EXERCISE AIM —
Reproduce the full listing below unchanged, apart from the pictures.

DATASET CONTENT —

===

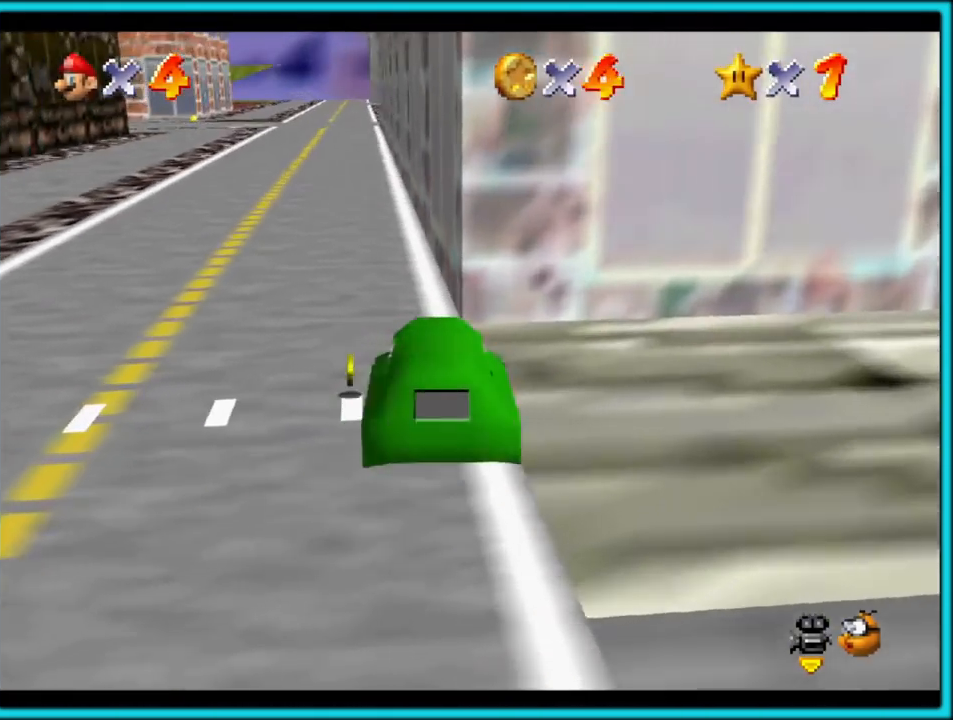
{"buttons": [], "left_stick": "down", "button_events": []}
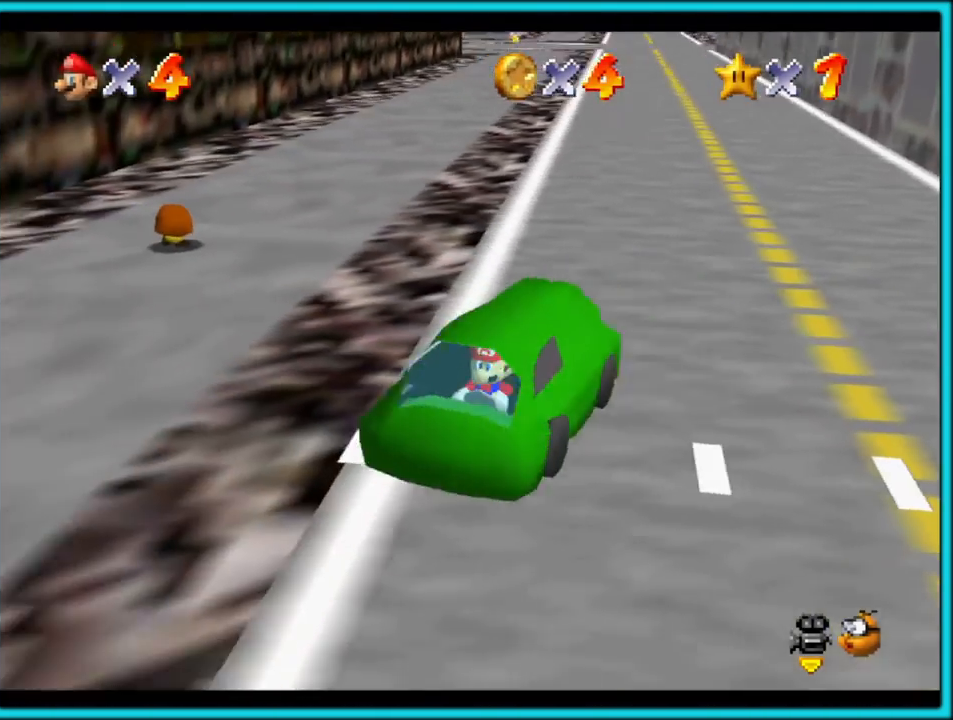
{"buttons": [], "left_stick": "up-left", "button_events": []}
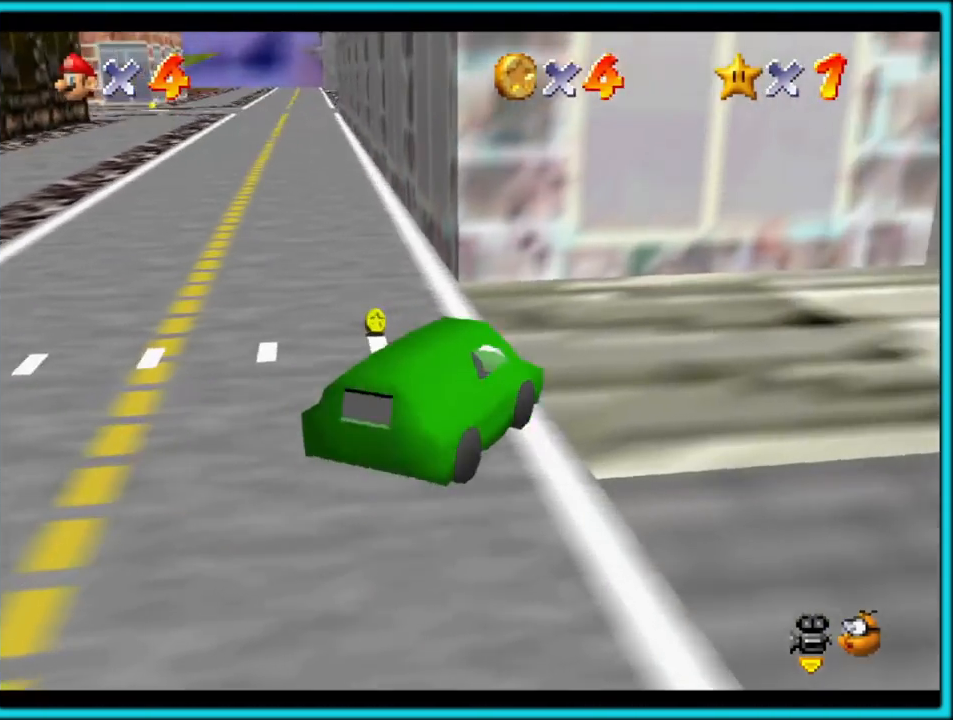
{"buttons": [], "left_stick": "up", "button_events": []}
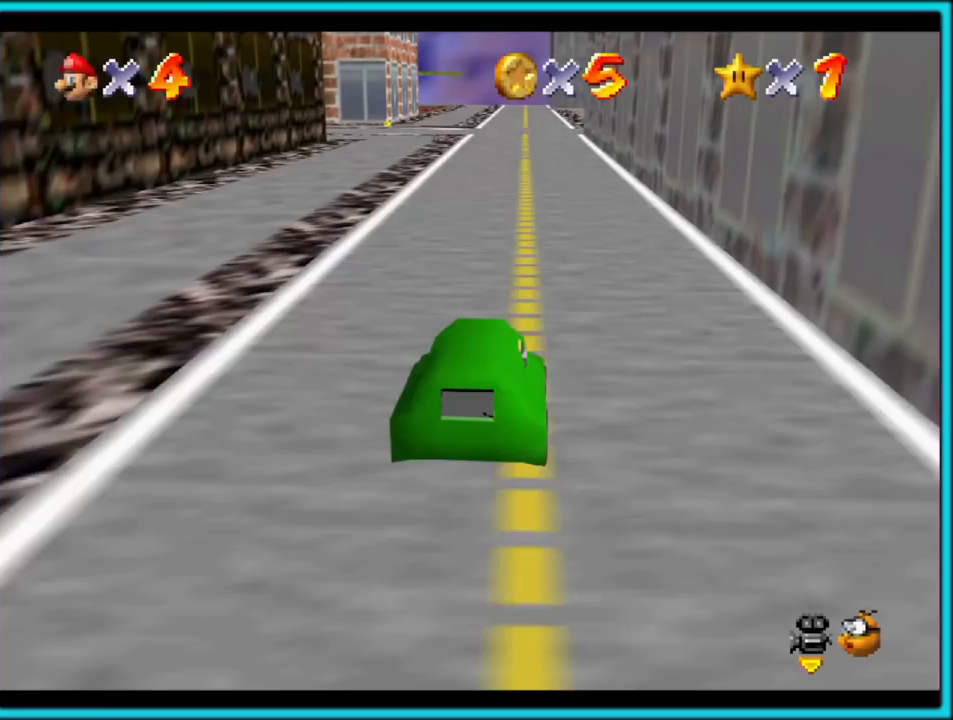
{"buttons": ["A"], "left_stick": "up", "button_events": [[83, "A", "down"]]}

===

SOLUTION TO THE EXERCISE —
{"buttons": [], "left_stick": "down", "button_events": []}
{"buttons": [], "left_stick": "up-left", "button_events": []}
{"buttons": [], "left_stick": "up", "button_events": []}
{"buttons": ["A"], "left_stick": "up", "button_events": [[83, "A", "down"]]}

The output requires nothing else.